Inflammation or infection of the epididymis, known as epididymitis, can manifest as a tender, painful lump or swelling. When inflamed, the epididymis becomes swollen, warm, and highly sensitive to touch. This condition often has a gradual onset and may be accompanied by fever, pain during urination, or urethral discharge, especially when caused by a bacterial infection.
Recognizing Testicular Cancer
While most testicular masses are benign, the most serious possibility is testicular cancer, which is the most common cancer in males aged 15 to 34. A cancerous mass usually exhibits characteristics distinct from benign masses. It is typically a firm, hard lump or an area of firmness located within the testicle itself, rather than being separate in surrounding structures.
An early-stage cancerous tumor can be small, but it feels solid to the touch, unlike the soft or fluid-filled nature of a spermatocele or hydrocele. A cancerous lump is often painless, meaning discomfort is not a reliable way to differentiate benign from malignant conditions. The first sign of cancer may simply be an unexplained enlargement of the testicle, a change in how it feels, or a sensation of heaviness in the scrotum.
The strongest established risk factor for testicular cancer is a history of cryptorchidism, or an undescended testicle. If the testicles fail to descend from the abdomen into the scrotum before birth, the risk of cancer is significantly elevated, even after corrective surgery. A family history of the disease, particularly in a brother or father, also increases personal risk. The disease is most prevalent in young adults, with the highest incidence occurring between the ages of 15 and 45.
What to Expect During Diagnosis and Next Steps
Upon discovering any new lump or change, the immediate step is to schedule an appointment with a healthcare provider, such as a urologist or general practitioner. A delay in evaluation can complicate the management of any condition, especially if it is malignant. The diagnostic process begins with a thorough physical examination, where the doctor assesses the location, size, and consistency of the mass and determines if it is attached to the testicle or separate from it.
The primary diagnostic tool used is the scrotal ultrasound. This non-invasive imaging test uses sound waves to create a detailed picture of the internal structures. It allows the doctor to determine whether the mass is solid or fluid-filled, and whether it is located inside the testicle (intratesticular) or outside it (extratesticular). A mass found inside the testicle is significantly more likely to be cancerous, while those outside are overwhelmingly benign.

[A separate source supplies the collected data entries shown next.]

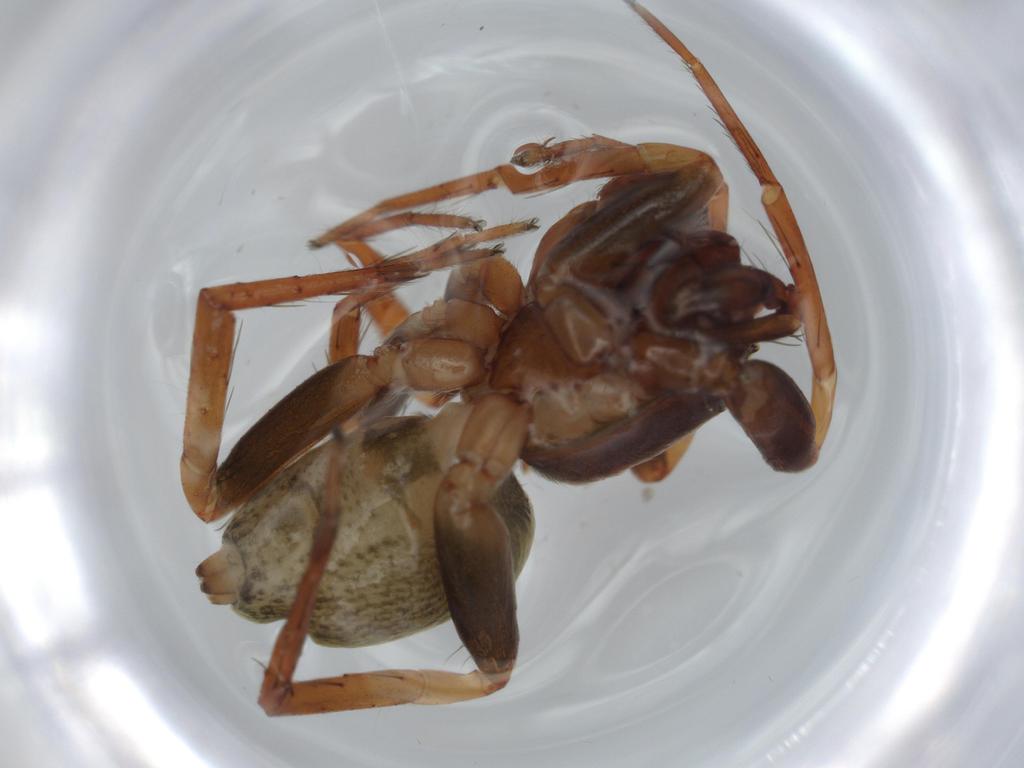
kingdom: Animalia
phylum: Arthropoda
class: Arachnida
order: Araneae
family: Anyphaenidae
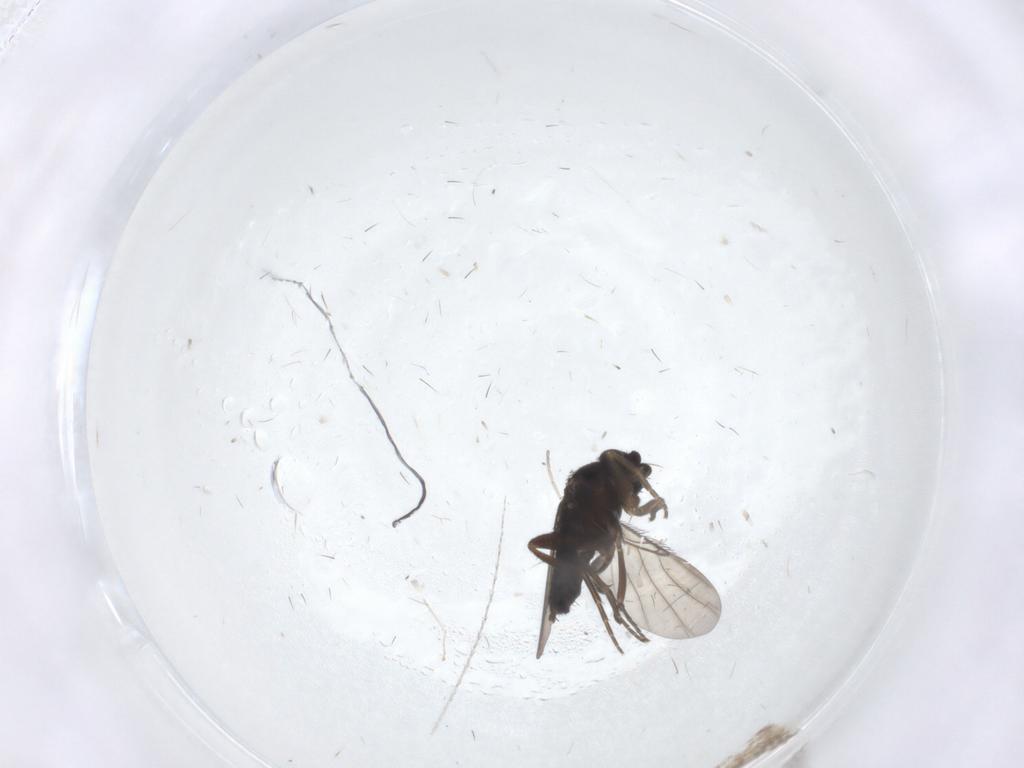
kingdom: Animalia
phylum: Arthropoda
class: Insecta
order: Diptera
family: Cecidomyiidae
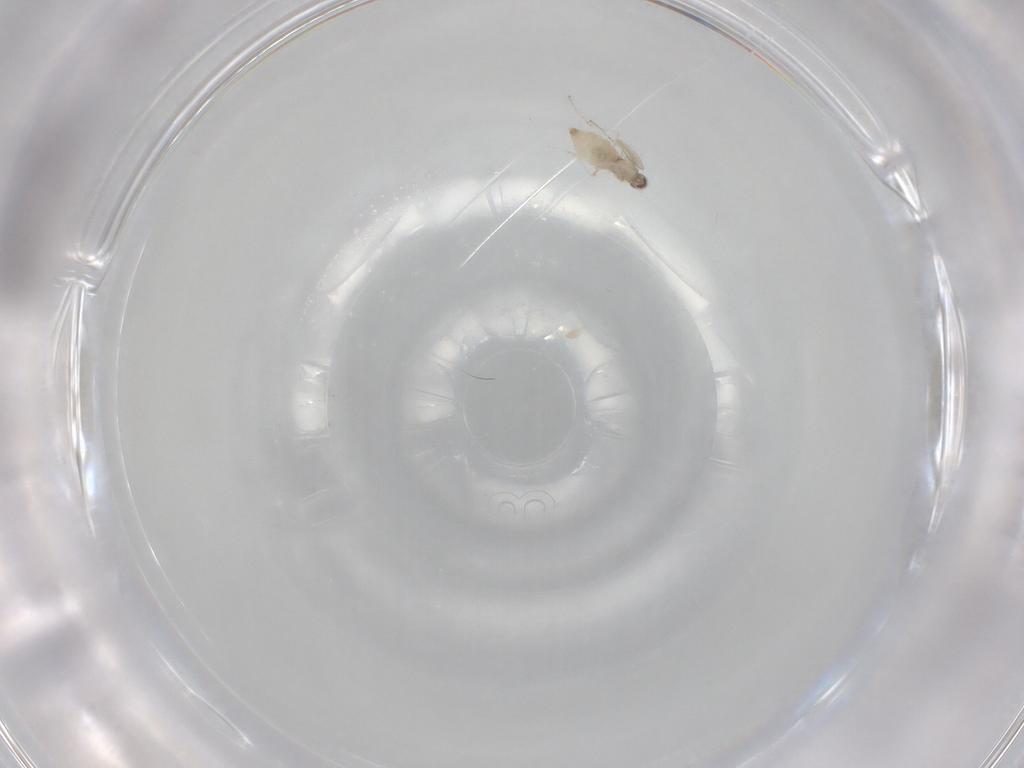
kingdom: Animalia
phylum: Arthropoda
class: Insecta
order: Diptera
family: Cecidomyiidae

If the ultrasound suggests a solid mass or raises suspicion of cancer, the doctor will likely order blood tests for tumor markers. These markers are proteins produced by certain cancer cells. Elevated levels of substances like alpha-fetoprotein (AFP), human chorionic gonadotropin (beta-hCG), and lactate dehydrogenase (LDH) can support a diagnosis of testicular cancer.

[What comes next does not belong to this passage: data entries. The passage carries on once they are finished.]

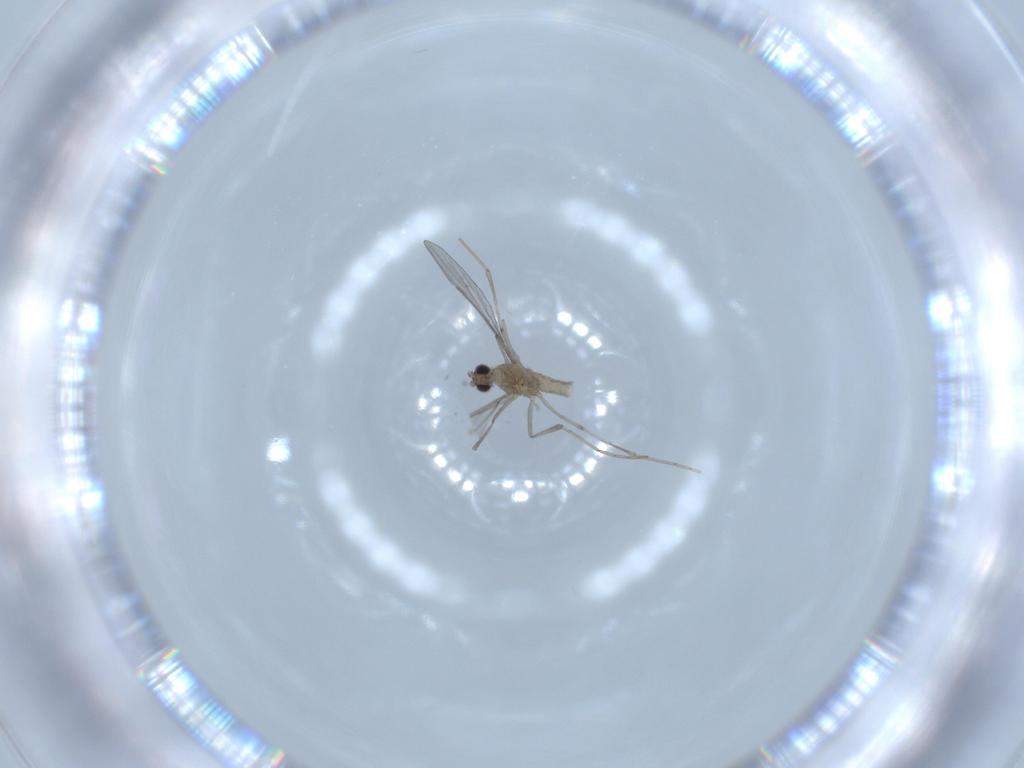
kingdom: Animalia
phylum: Arthropoda
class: Insecta
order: Diptera
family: Cecidomyiidae
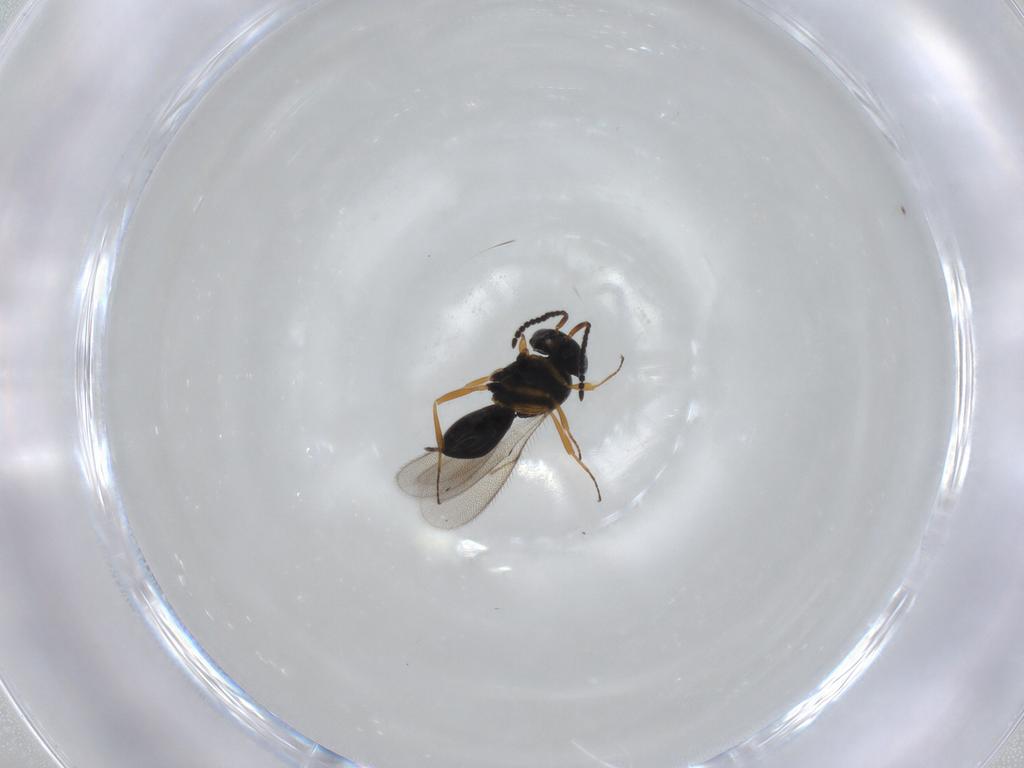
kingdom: Animalia
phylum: Arthropoda
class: Insecta
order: Hymenoptera
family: Scelionidae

For benign conditions, such as a small spermatocele or hydrocele that is not causing discomfort, the usual course of action is monitoring. If a bacterial infection like epididymitis is diagnosed, it is typically managed with antibiotics. If cancer is strongly suspected, the definitive next step is surgical removal of the affected testicle, which provides the tissue sample needed for a final pathology diagnosis.